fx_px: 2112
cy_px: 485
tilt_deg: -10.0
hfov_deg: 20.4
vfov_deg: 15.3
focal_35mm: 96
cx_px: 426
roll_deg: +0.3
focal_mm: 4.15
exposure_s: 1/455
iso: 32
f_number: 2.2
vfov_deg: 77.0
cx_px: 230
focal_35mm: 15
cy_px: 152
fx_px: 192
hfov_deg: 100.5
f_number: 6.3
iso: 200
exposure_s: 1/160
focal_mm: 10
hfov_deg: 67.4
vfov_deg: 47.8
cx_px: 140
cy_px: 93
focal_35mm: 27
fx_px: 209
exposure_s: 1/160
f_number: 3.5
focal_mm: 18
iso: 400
________________________
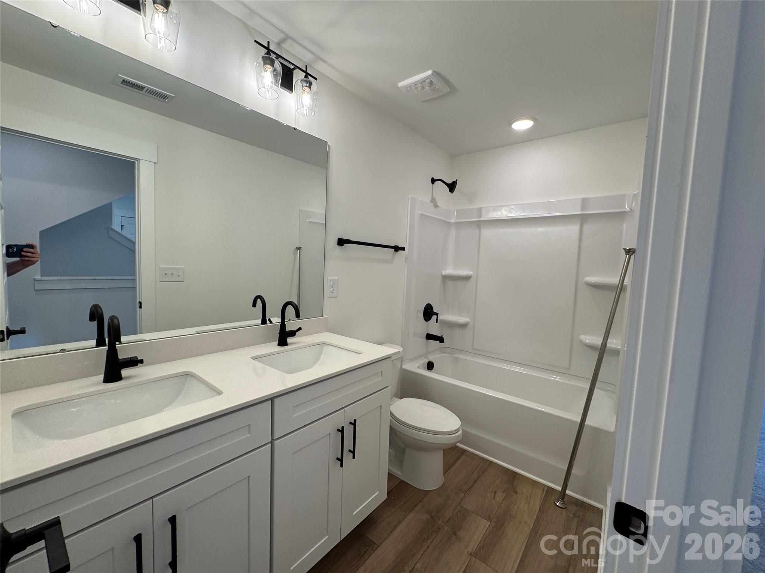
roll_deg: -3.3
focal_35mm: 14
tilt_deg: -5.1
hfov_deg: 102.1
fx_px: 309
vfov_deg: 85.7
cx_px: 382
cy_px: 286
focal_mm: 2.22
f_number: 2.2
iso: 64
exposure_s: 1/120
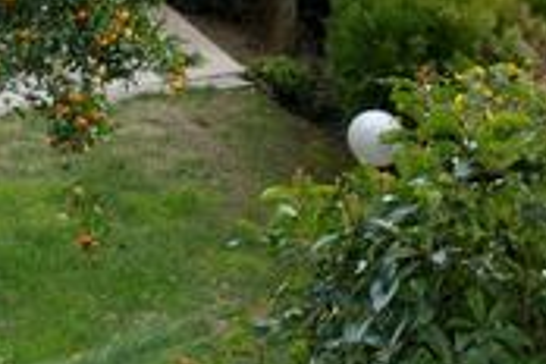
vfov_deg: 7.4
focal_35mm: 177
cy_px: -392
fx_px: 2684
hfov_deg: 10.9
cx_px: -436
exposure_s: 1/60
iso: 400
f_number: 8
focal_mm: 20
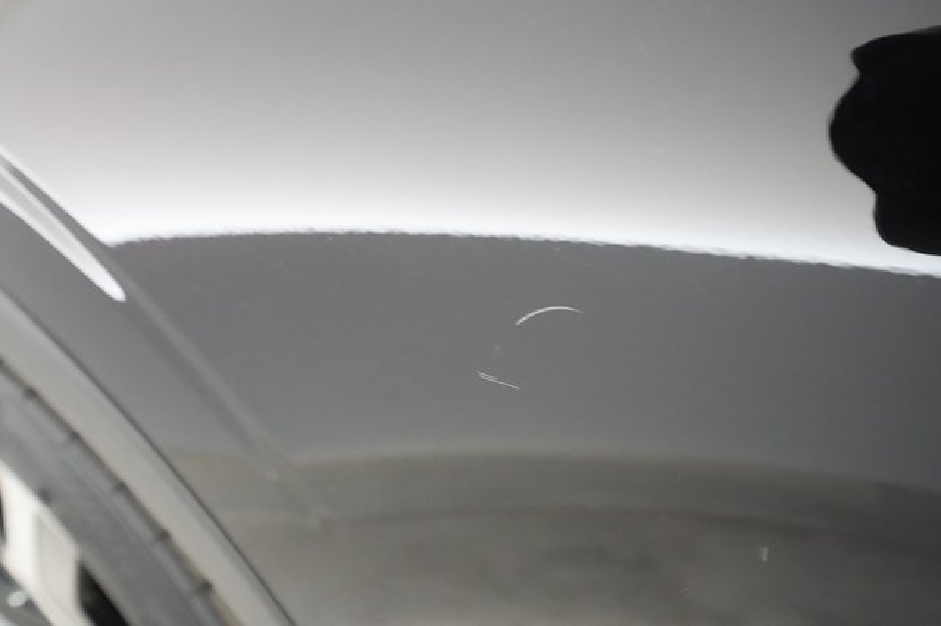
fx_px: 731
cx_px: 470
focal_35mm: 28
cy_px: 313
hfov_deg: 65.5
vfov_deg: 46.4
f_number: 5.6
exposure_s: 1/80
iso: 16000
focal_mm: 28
________________________
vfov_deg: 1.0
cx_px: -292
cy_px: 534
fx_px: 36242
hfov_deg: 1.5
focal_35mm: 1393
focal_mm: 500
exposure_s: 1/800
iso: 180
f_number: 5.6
________________________
Starting at the line above that holds "fx_px: 2112" and ending at the line that holds "hfov_deg: 67.4", transcribe each line exactly and include no other lines.

» **The answer**:
fx_px: 2112
cy_px: 485
tilt_deg: -10.0
hfov_deg: 20.4
vfov_deg: 15.3
focal_35mm: 96
cx_px: 426
roll_deg: +0.3
focal_mm: 4.15
exposure_s: 1/455
iso: 32
f_number: 2.2
vfov_deg: 77.0
cx_px: 230
focal_35mm: 15
cy_px: 152
fx_px: 192
hfov_deg: 100.5
f_number: 6.3
iso: 200
exposure_s: 1/160
focal_mm: 10
hfov_deg: 67.4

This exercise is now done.